---------- Selected excerpt

RPN is calculated by multiplying the Severity, Occurrence and Detection Rankings for each potential failure / effect, cause and control combination. Actions should not be determined based on an RPN threshold value. This is done commonly and is a practice that leads to poor team behavior. The columns completed are:
- Review Recommended Actions and assign RPN for additional follow-up
- Assign Actions to appropriate personnel
- Assign action due dates
- Actions Taken / Design Review
FMEA Actions are closed when counter measures have been taken and are successful at reducing risk. The purpose of an FMEA is to discover and mitigate risk. FMEAs which do not find risk are considered to be weak and non-value added. Effort of the team did not produce improvement and therefore time was wasted in the analysis.

--------------------

» Things to do
1) Please reproduce the passage from the FMEA excerpt starting at "RPN is calculated" and ending at "in the analysis.".
2) Answer these questions using the FMEA excerpt.
(a) How is RPN calculated?
(b) When are FMEA actions closed?
(c) How are FMEAs that do not find risk regarded?

---------- Dataset content

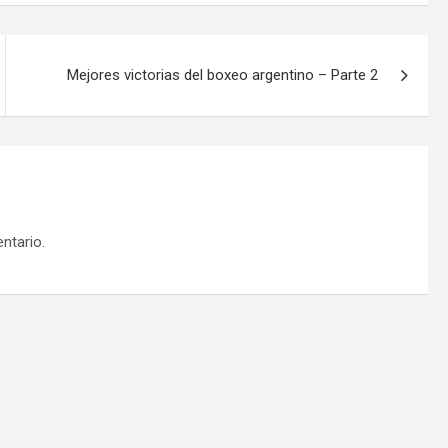
Mejores victorias del boxeo argentino – Parte 2
ntario.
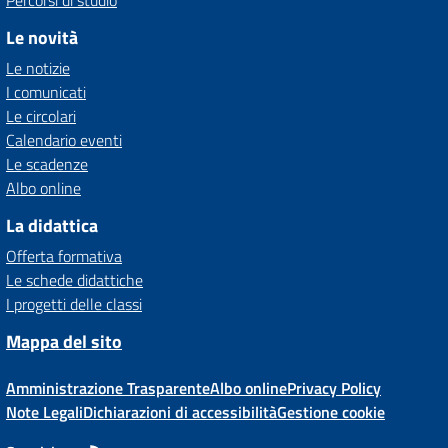
Percorsi di studio
Le novità
Le notizie
I comunicati
Le circolari
Calendario eventi
Le scadenze
Albo online
La didattica
Offerta formativa
Le schede didattiche
I progetti delle classi
Mappa del sito
Amministrazione Trasparente
Albo online
Privacy Policy
Note Legali
Dichiarazioni di accessibilità
Gestione cookie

--------------------

» Responses to the exercise
1)
RPN is calculated by multiplying the Severity, Occurrence and Detection Rankings for each potential failure / effect, cause and control combination. Actions should not be determined based on an RPN threshold value. This is done commonly and is a practice that leads to poor team behavior. The columns completed are:
- Review Recommended Actions and assign RPN for additional follow-up
- Assign Actions to appropriate personnel
- Assign action due dates
- Actions Taken / Design Review
FMEA Actions are closed when counter measures have been taken and are successful at reducing risk. The purpose of an FMEA is to discover and mitigate risk. FMEAs which do not find risk are considered to be weak and non-value added. Effort of the team did not produce improvement and therefore time was wasted in the analysis.

2)
(a) By multiplying the Severity, Occurrence and Detection Rankings for each potential failure / effect, cause and control combination.
(b) When counter measures have been taken and are successful at reducing risk.
(c) As weak and non-value added.